Macrobaenidae is an extinct family of turtles, known from the Early Cretaceous to Paleogene of Laurasia. Their relationships to other turtles and whether or not they form a monophlyletic group are controversial. They are typically interpreted as stem or crown group cryptodires, but some more recent analyses have found them to lie outside crown group Testudines. Macrobaenids can be distinguished from other testudinatans by the presence of a carotid fenestra, cruciform plastron with strap-like epiplastra, and a lack of extragulars.

Genera
Anatolemys Central Asia, Late Cretaceous ( Khodzhakul Formation, Uzbekistan, Cenomanian, Bissekty Formation, Uzbekistan, Turonian, Bostobe Formation, Kazakhstan, Santonian Yalovach Formation, Tajikistan, Santonian)

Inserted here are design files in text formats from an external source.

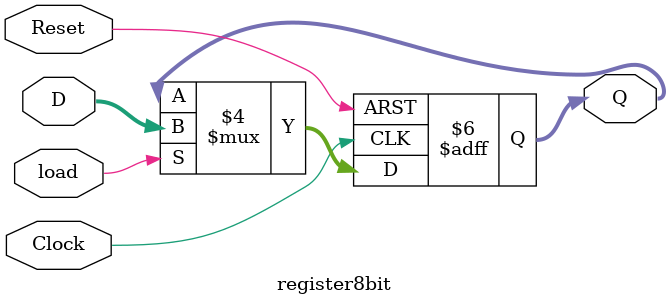
<source format=v>
module register8bit #(parameter SIZE = 8)(Q,D,load,Clock,Reset);
	
	output reg [SIZE-1:0] Q;
	input [SIZE-1:0] D;
	input load, Clock, Reset;
	

 always @(posedge Clock , negedge Reset) begin

 if (!Reset) 
	Q <= 0;
 else begin 
  if (load) 
	Q <= D;
	else 
	Q <= Q;
	end
end	

endmodule

</source>
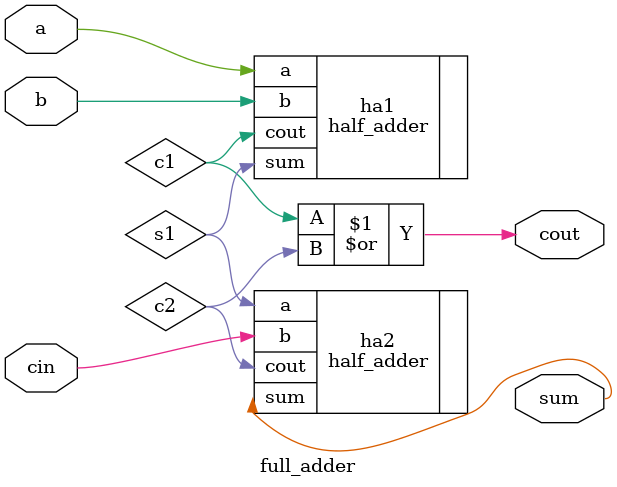
<source format=sv>
module full_adder (
    input a,
    input b,
    input cin,
    output cout,
    output sum
);

    wire s1, c1, c2;

    half_adder ha1 (.a(a), .b(b), .sum(s1), .cout(c1));
    half_adder ha2 (.a(s1), .b(cin), .sum(sum), .cout(c2));
    or (cout, c1, c2);

endmodule

</source>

Appalachemys Mooreville Chalk, Alabama, Late Cretaceous (Santonian–Campanian)
Asiachelys Khulsangol Formation, Mongolia, Early Cretaceous (Albian)
Aurorachelys Kanguk Formation, Canada,Turonian
Changmachelys Xiagou Formation, China, Early Cretaceous (Aptian)
Kirgizemys Murtoi Formation, Khilok Formation, Ilek Formation, Russia, Early Cretaceous (Barremian-Aptian), Alamyshik Formation, Kyrgyzstan, Albian, Geoncheonri Formation, South Korea, Albian Khodzhakul Formation, Uzbekistan, Cenomanian
Judithemys North America, Late Cretaceous–Paleocene
Gallica Paris Basin, France, Paleocene
Macrobaena Naran Bulak Formation, Mongolia, Paleocene
Osteopygis Late Cretaceous-Paleocene, North America
Oxemys Khodzhakul Formation, Uzbekistan, Cenomanian
Yakemys Phu Kradung Formation, Thailand, Early Cretaceous (Berriasian)
Hongkongochelys from the Middle-Late Jurassic of China has sometimes been attributed to the family, but other times has been attriuted to Sinemydidae, a group which has an unresolved relationship with Macrobaenidae.